The long months of the winter passed on slowly, harder and more difficult than the last. No sugar, no fat, no fuel, and the weary hours of waiting in a queue for the horrid food we got.
I got to loathe the shops where I had to market; the butcher’s shop in the High Street, where I waited every Tuesday and Saturday, the grocer’s where I waited hours, to be told in the end that the margarine had given out, that there were no beans, that tea had risen again in price; I had to take the children very often, and Rachel was heavy now to hold. I watched the other women in the queue, working women mostly, more tired and draggled than me, with children more fretful than mine, and wondered at their patience; and sometimes I wondered if they really minded it all as much as I did.

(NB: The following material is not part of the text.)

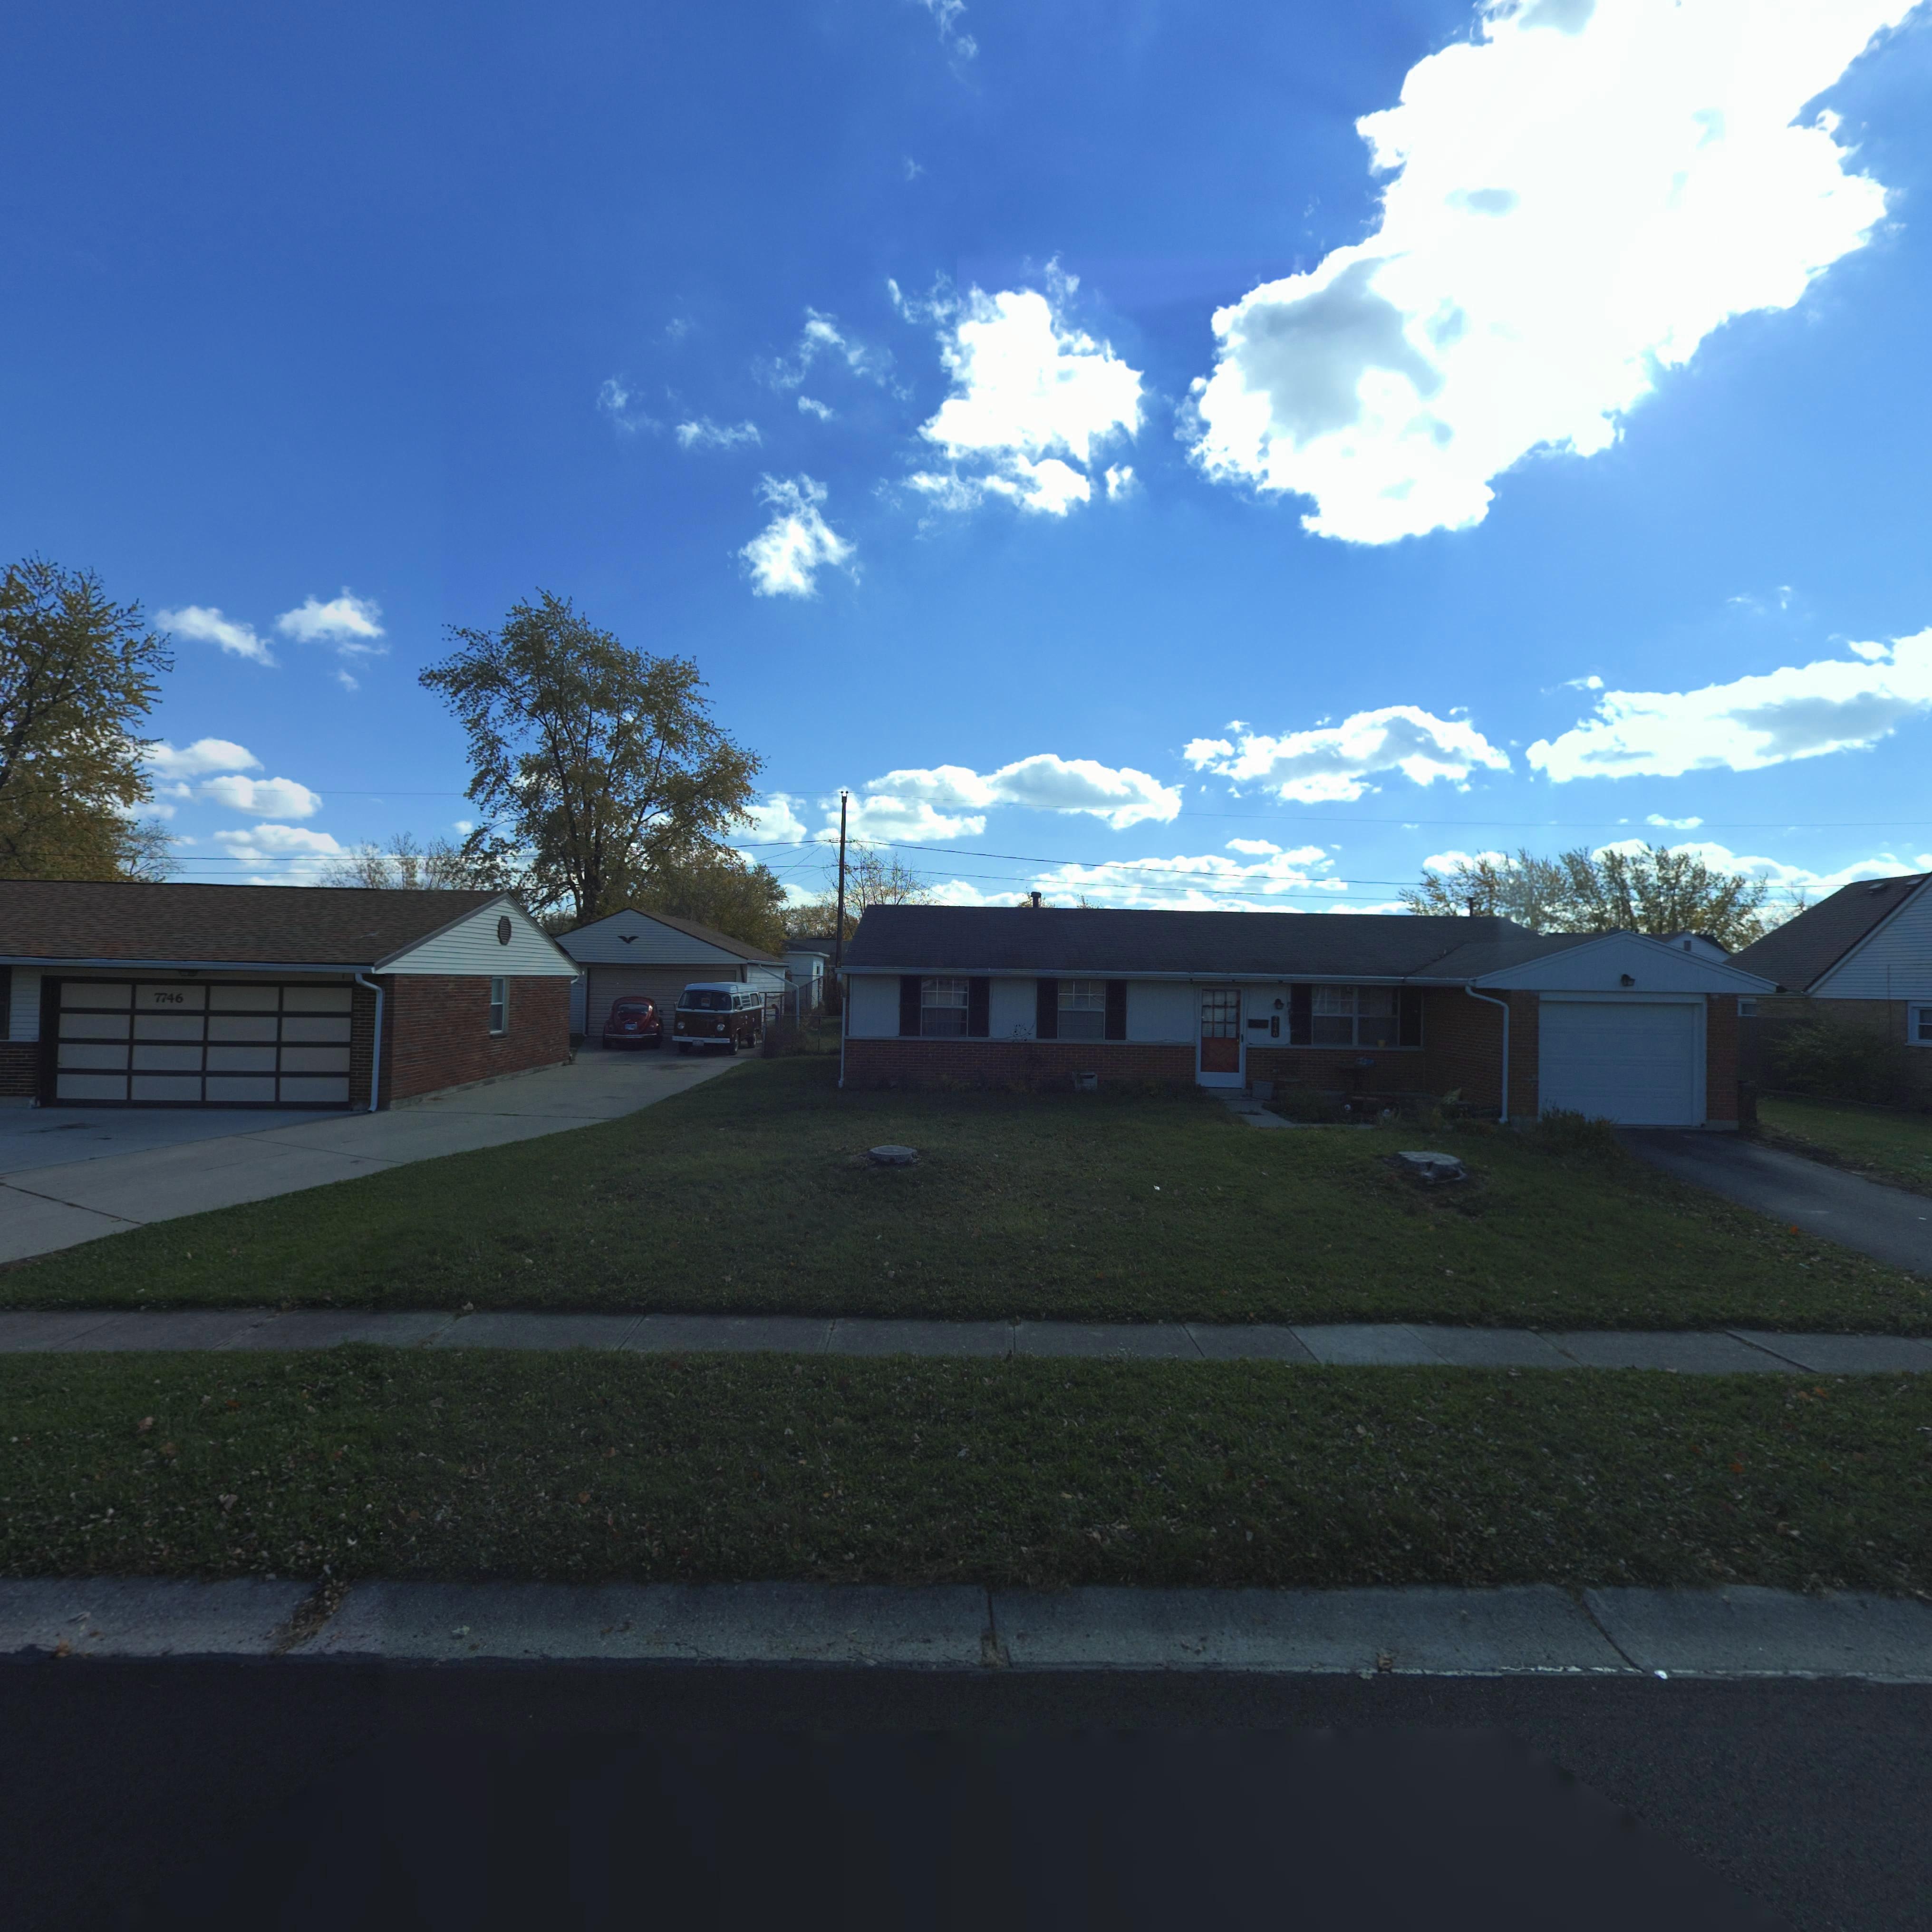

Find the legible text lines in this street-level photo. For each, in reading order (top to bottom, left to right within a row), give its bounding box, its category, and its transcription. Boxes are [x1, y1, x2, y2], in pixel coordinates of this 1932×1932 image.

[154, 992, 183, 1003] StreetNumber: 7746
[1272, 1015, 1278, 1038] StreetNumber: 7740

It was so cold that Winter. I had never known such cold; perhaps it was the lack of fats that made one cold, Maud said so anyway; and there was so little coal. We shut the drawing-room up, and the study too, and lived in the dining-room downstairs. There we could have a fire; and Walter at his office was warm; but I was always cold; and I thought of Guy and Hugo in the trenches; Hugo had always felt the cold so much, and then I thought:
‘George will not feel cold any more, at all.’
Walter and I saw each other very little. He worked almost always in the evenings after dinner; examination papers now, to make more money, not his proto-Hittite Script; and on Saturdays and Sundays as a rule. He was not happy, I knew; how could he be? but we were like people in a fog; we could not see light, nor each other, we could only struggle for breath, to keep alive; and again we said:
‘It cannot last much longer. It is bound to end very soon.’
My grandmother was still at Yearsly. Cousin Delia had kept her there.
XXVII
In February, Hugo came home on leave, and I saw him. He wrote to me that time and said he was coming. He would be in London for a few days first, and then at Yearsly.
His letter came at breakfast time amid the clatter of plates and feeding the children. I opened it, and could think of nothing else.